Notre psychologie est une science à laquelle on peut tout au plus reprocher d'avoir inventé la dynamite avec laquelle travaille lui aussi le terroriste. Ce que le moraliste, le praticien en fera ne nous regarde pas et nous ne nous en mêlons pas. Bon nombre de profanes se hâteront de les utiliser aux fins les plus folles qui soient : cela non plus ne nous regarde pas. Notre seul et unique but est la connaissance scientifique qui n'a point à se préoccuper du brouhaha qui s'élève autour d'elle. Si religion et morale en doivent exploser, il serait dommage pour elles qu'elles ne possèdent pas plus de solidité. La connaissance est, elle aussi, une force de la nature qui va son chemin avec une nécessité intérieure que rien n'arrête. Là non plus, il ne saurait y avoir de palliatif ni de négociation : il ne peut y avoir qu'acceptation sans condition.

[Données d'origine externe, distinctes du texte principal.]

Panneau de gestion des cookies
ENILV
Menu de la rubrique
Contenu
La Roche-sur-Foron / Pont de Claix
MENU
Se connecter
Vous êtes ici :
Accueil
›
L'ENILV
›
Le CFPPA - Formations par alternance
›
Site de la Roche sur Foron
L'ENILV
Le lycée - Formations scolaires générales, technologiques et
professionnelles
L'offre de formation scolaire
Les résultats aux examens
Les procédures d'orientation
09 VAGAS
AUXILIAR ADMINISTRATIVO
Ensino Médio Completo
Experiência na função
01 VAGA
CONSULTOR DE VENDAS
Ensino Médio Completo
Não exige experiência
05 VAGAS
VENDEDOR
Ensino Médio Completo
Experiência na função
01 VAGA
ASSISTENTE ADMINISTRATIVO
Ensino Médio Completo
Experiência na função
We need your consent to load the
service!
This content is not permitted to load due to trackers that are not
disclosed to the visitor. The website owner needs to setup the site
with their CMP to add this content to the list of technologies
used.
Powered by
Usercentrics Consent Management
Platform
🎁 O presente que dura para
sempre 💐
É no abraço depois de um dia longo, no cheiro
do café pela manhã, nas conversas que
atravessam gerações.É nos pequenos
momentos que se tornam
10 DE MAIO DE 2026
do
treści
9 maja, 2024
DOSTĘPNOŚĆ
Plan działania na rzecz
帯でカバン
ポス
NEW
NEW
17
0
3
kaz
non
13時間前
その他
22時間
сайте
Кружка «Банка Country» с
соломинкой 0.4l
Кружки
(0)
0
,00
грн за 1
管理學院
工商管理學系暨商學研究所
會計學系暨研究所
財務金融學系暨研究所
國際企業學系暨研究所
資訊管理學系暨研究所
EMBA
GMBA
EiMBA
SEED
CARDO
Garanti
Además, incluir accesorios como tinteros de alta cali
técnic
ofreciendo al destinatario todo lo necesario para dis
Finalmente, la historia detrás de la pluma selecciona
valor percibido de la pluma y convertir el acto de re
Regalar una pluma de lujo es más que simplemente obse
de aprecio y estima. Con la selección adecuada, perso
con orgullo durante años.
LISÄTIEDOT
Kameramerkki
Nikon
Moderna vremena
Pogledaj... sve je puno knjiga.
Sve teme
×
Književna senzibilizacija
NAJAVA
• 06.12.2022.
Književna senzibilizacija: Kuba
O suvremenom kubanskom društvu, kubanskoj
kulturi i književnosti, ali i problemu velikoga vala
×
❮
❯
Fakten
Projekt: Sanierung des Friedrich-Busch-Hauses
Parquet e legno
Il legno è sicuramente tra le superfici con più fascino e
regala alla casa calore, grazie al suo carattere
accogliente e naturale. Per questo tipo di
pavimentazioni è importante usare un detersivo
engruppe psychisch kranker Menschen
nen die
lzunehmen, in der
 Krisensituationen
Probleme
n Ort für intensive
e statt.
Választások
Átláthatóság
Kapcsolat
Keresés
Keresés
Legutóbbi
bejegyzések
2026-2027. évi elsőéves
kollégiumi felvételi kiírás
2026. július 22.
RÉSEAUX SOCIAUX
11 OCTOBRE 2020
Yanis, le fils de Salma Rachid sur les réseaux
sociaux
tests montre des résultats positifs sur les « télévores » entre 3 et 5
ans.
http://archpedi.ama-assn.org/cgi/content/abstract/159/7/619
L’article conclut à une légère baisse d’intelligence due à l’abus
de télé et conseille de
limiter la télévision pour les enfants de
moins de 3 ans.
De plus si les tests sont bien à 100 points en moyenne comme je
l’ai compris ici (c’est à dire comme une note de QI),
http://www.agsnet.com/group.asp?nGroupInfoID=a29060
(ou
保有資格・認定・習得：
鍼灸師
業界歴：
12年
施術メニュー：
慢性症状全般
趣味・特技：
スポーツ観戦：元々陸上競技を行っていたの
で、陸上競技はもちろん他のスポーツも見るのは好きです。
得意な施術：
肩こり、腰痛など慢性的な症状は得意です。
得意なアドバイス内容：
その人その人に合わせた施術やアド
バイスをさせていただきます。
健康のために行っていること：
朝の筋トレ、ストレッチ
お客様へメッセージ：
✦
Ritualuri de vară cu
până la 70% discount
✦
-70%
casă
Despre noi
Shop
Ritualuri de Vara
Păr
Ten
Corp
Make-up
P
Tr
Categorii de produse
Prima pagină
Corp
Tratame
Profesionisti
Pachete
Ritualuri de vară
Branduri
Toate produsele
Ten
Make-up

Jusqu'à ces derniers temps, la psychologie formait une des parties de la philosophie; mais, comme Nietzsche l'avait prévu, il se dessine encore un essor de la psychologie qui menace d'engloutir la philosophie. La ressemblance intérieure de ces deux disciplines tient à ce qu'elles consistent toutes deux en une formation systématique d'opinions sur des thèmes qui échappent à une emprise totale de l'expérience et, par la suite, à la trame de la raison empirique. Elles excitent par là même la raison spéculative qui se met à élaborer des conceptions; cette élaboration prend des proportions et des aspects d'une diversité telle que, tant en philosophie qu'en psychologie, il faut de nombreux volumes pour résumer la multiplicité des opinions. Aucune de ces deux disciplines ne saurait subsister sans l'autre qui lui fournit, en un mutuel, tacite et en général inconscient échange, le principe même dont elle procède.
Supposer qu'il n'existe qu'une seule psychologie, ou un seul principe psychologique fondamental, c'est accepter l'insupportable tyrannie du préjugé scientifique de l'homme normal. On parle toujours de l'homme et de sa "psychologie", que l'on ramène toujours à un "ce n'est pas autre chose que..." De même on parle toujours de la réalité, comme s'il n'y en avait qu'une. Or la réalité, c'est ce qui agit dans une âme humaine, et non ce que certains estiment efficace et généralisent hâtivement. Même quand on procède aussi scientifiquement que possible, on ne doit pas oublier que la science n'est pas la "somme" de la vie; elle n'est qu'une attitude psychologique parmi d'autres, une forme de la pensée humaine.